- _PROBLEM STATEMENT_
In the data below, find every line with the word "Information" and copy it.

Top of DATA RECORDS

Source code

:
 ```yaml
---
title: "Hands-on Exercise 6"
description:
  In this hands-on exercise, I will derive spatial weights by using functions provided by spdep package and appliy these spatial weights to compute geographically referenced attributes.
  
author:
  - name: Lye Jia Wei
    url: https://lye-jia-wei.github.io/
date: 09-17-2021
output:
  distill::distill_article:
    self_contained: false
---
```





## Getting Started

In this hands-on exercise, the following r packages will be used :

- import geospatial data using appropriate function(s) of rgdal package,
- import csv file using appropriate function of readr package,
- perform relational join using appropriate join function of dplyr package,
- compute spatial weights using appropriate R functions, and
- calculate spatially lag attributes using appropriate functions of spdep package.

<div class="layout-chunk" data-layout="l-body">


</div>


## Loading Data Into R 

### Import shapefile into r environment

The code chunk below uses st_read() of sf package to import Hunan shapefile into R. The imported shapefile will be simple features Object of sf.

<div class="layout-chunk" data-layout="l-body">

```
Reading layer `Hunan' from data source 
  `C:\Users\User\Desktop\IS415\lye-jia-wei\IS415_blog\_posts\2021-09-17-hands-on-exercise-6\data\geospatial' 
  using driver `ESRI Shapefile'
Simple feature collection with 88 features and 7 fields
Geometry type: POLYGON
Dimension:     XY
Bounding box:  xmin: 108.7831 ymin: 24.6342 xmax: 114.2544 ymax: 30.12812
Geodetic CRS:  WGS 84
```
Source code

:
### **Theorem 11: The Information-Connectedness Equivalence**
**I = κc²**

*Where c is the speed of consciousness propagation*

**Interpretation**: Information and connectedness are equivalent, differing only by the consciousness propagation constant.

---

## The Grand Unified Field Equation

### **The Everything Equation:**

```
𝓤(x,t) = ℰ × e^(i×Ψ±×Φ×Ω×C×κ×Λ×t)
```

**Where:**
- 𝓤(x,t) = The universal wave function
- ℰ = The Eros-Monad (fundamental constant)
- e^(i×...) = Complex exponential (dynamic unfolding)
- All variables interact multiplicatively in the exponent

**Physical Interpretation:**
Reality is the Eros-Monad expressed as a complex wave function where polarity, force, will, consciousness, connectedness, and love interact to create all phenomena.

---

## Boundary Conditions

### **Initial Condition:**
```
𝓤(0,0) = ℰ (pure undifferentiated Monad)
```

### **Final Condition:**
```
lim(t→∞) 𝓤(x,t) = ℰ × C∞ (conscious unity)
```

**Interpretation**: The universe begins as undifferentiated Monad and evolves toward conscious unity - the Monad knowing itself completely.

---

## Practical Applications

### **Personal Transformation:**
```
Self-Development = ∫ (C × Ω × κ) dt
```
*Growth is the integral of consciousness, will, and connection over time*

Bottom of DATA RECORDS

- _ANSWER BOX_
### **Theorem 11: The Information-Connectedness Equivalence**
**Interpretation**: Information and connectedness are equivalent, differing only by the consciousness propagation constant.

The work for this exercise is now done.